Ao ponderar sobre o encerramento da demanda após duas décadas, o voto condutor ressaltou a necessidade de conferir estabilidade às relações. "A procedência da ação popular exige a demonstração de ilegalidade e lesividade do ato impugnado. A ausência de prova suficiente desses requisitos, aliada ao decurso de mais de duas décadas e à consolidação temporal da relação jurídica, impõe a manutenção da sentença, em observância à segurança jurídica e à proteção da confiança legítima."

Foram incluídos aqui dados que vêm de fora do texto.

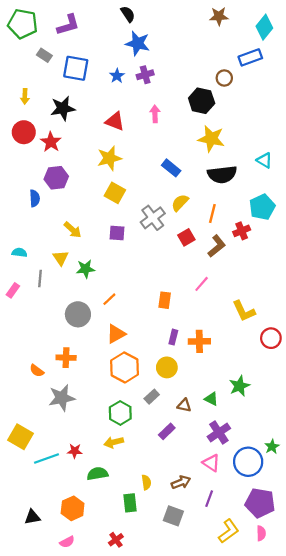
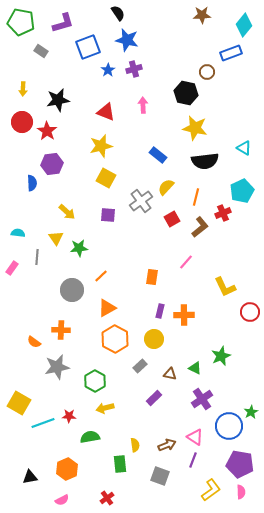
blue square: (76, 68) -> (88, 47), moved, turned -30
green hexagon: (120, 413) -> (95, 381), moved
pink triangle: (211, 463) -> (195, 437), moved

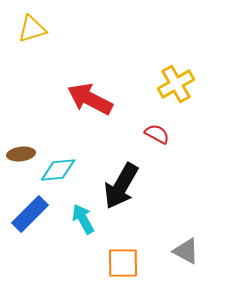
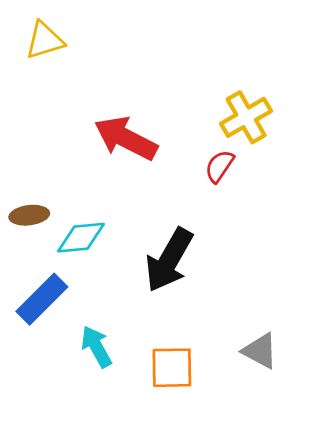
red semicircle: (157, 134) -> (219, 166), moved, turned -85
cyan arrow: (83, 219) -> (96, 347), moved

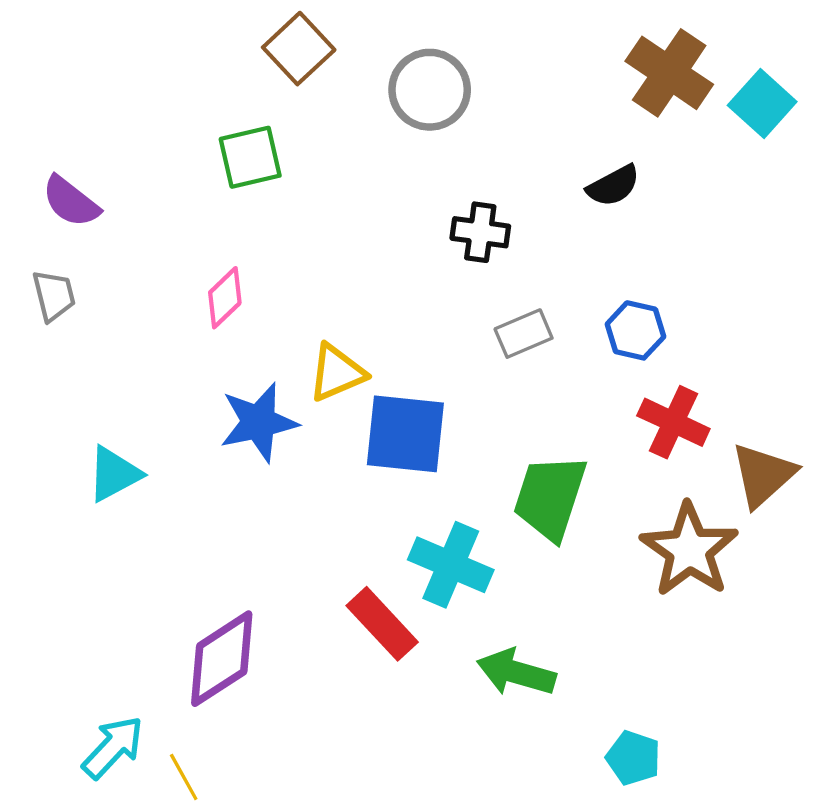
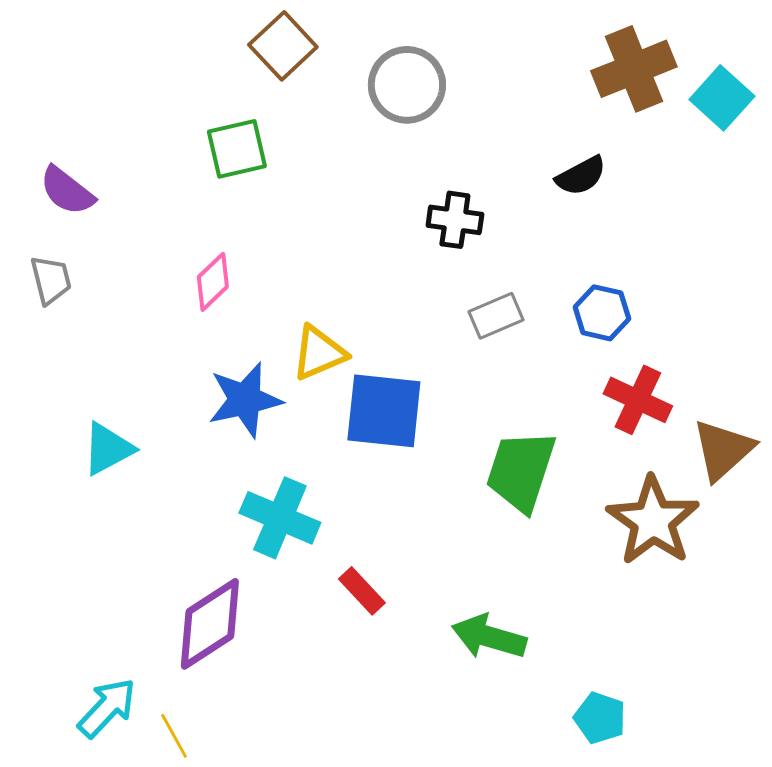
brown cross: (669, 73) -> (634, 69), turned 34
cyan cross: (451, 565) -> (280, 518), moved
red rectangle: (382, 624) -> (362, 591), size x0.7

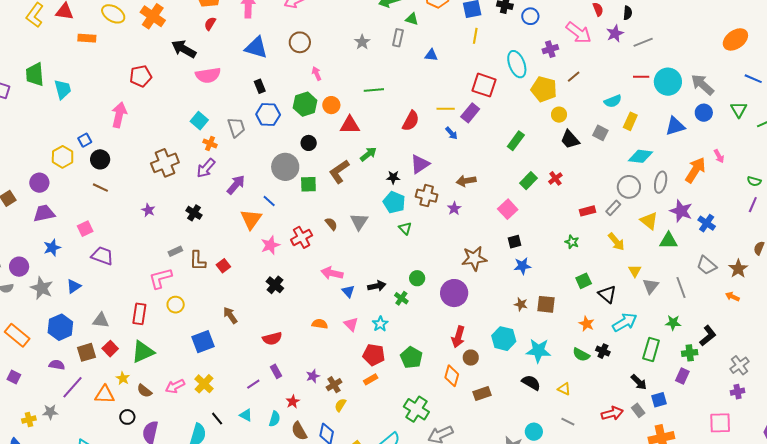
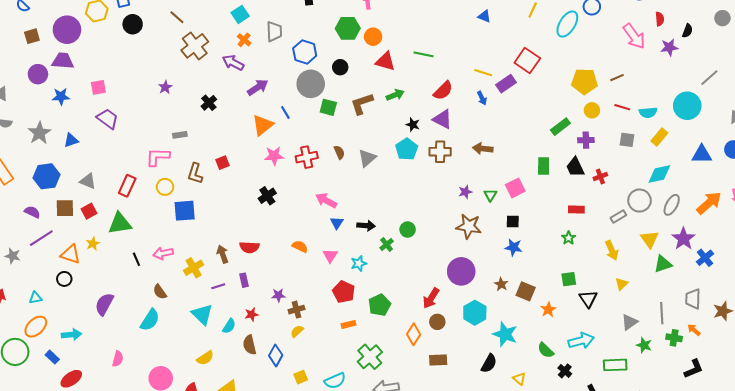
gray line: (643, 42) -> (709, 78), moved, turned -36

O imóvel em litígio é uma gleba desmembrada com 7.310,66 m², situada nas proximidades do Condomínio Reserva Albalonga, nos fundos do supermercado Assaí na Avenida Vasco da Gama. O projeto inicial previa duas torres de 19 pavimentos e 412 vagas de garagem. Ao longo dos anos, a Companhia Brasileira de Distribuição alienou o imóvel para a OR BA 03 Empreendimento Imobiliário Ltda., que passou a responder na causa ao lado da Luiz Mendonça Construtora Ltda. e do Município de Salvador, representado pelo procurador Dr. Alberone Lopes Latado Filho.
Pelo polo ativo, após o falecimento de José de Andrade Silva Filho, habilitaram-se o advogado Marcelo Cintra Zarif, Lícia Maria Barbosa Silva e outros condôminos vizinhos. Em sustentação oral, o advogado Tomaz Lyra, pela Companhia Brasileira de Distribuição, e a defesa da OR pontuaram que o projeto concebido há mais de 20 anos tornou-se anacrônico e que eventuais futuras intervenções na área exigirão novo processo de licenciamento. As defesas também argumentaram que a ação passou a refletir interesses particulares pela preservação da vista dos apartamentos vizinhos, enquanto os autores sustentavam a necessidade de perícia e a defesa de interesse difuso.
Com o acórdão publicado e a improcedência confirmada pela corte, a revogação da liminar que impedia obras passa a ter eficácia imediata, encerrando em definitivo os 22 anos de bloqueio judicial.